### TASKS TO COMPLETE
1. Translate into Spanish this sentence from the article on computer overheating: "Any environment, but particularly a boat, has dust in the air."
2. Print a passage from the article on computer overheating without any changes. Begin at the words "The photo captions" and stop after the words "lot of puterheads.".

** START OF DOCUMENT EXCERPT **

One of the most common
hardware failures, is one you can probably fix!
So, your puter is OK for a while and then
it starts behaving erratically. It may have a hot smell
as well. The it finally shuts down. If you take it to the
shop you may be told just about anything out of ignorance
or avarice but the result is the same, you fork out large sums
of cash when it may have been something you could do aboard in
30 minutes for the cost of having a small screw driver and a
pair of tweezers.
To explain; your computer has a processor,
the heart of the beast, and it creates heat. So much heat that
a heat exchanger and fan is built in. Any environment, but particularly
a boat, has dust in the air. The dust eventually clogs the fine
grill on the heat exchanger, the processor overheats and runs
poorly and may even die but most likely just shuts down. Especially
if you catch the problem soon enough, you can save your computer
without putting yourself into the smiling hands of a person I
call a techno-snot. A twenty something with a cheap degree from
a cut-rate uni that knows little more than you, but little is
enough to cash in on baby boomers, renown for their/our Luddite
tendencies.
The photo captions give step by step instructions
on how to do this simple housekeeping chore that may save you
hundreds or thousands, on either laptop or PC. Pcs are
standardised enough that the pics will cover almost all around
however, laptops can vary widely. The example used here is an
ACER Aspire series. This may be one of the most popular models
of all time so the example may be useful to a lot of puterheads.

** END OF DOCUMENT EXCERPT **
** START OF DATA PROVIDED **

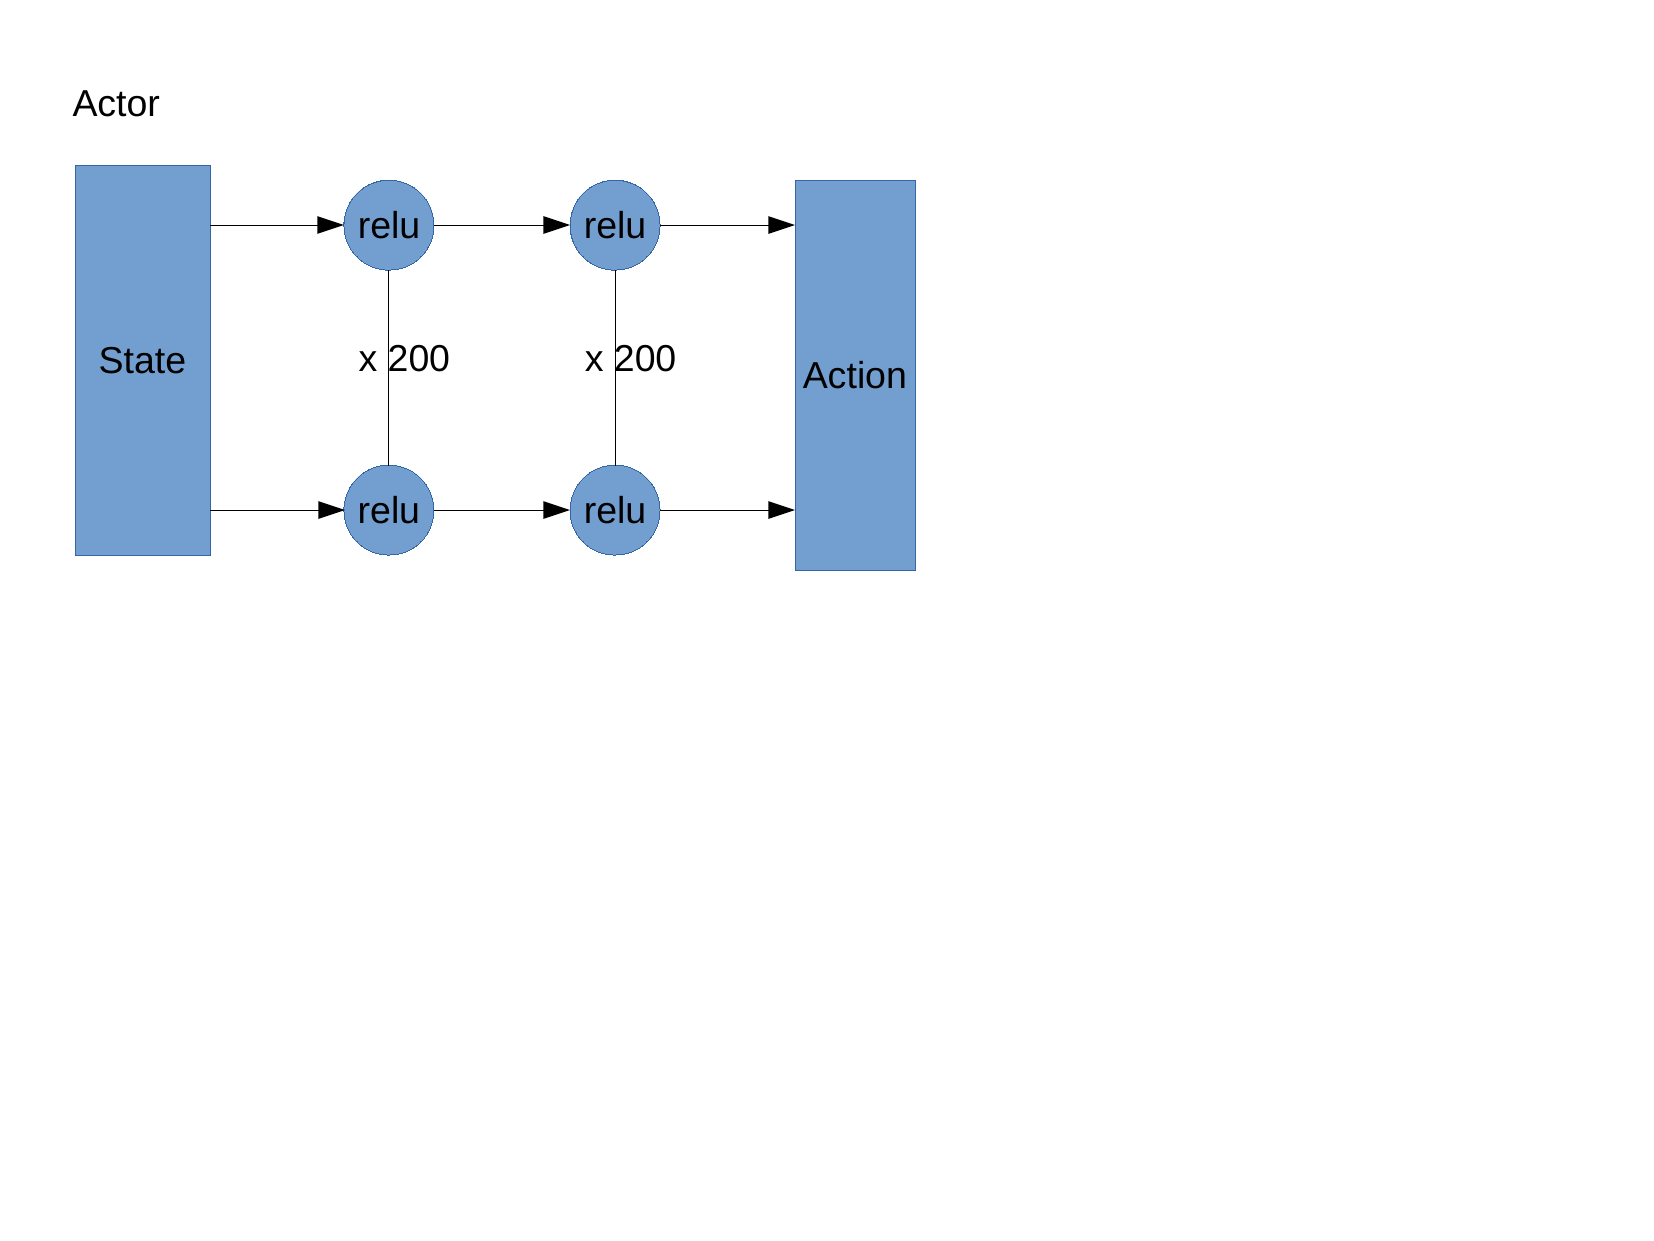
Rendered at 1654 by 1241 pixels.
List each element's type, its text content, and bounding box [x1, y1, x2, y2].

** END OF DATA PROVIDED **

### SOLUTIONS PER TASK
1. Cualquier entorno, pero en particular un barco, tiene polvo en el aire.

2.
The photo captions give step by step instructions
on how to do this simple housekeeping chore that may save you
hundreds or thousands, on either laptop or PC. Pcs are
standardised enough that the pics will cover almost all around
however, laptops can vary widely. The example used here is an
ACER Aspire series. This may be one of the most popular models
of all time so the example may be useful to a lot of puterheads.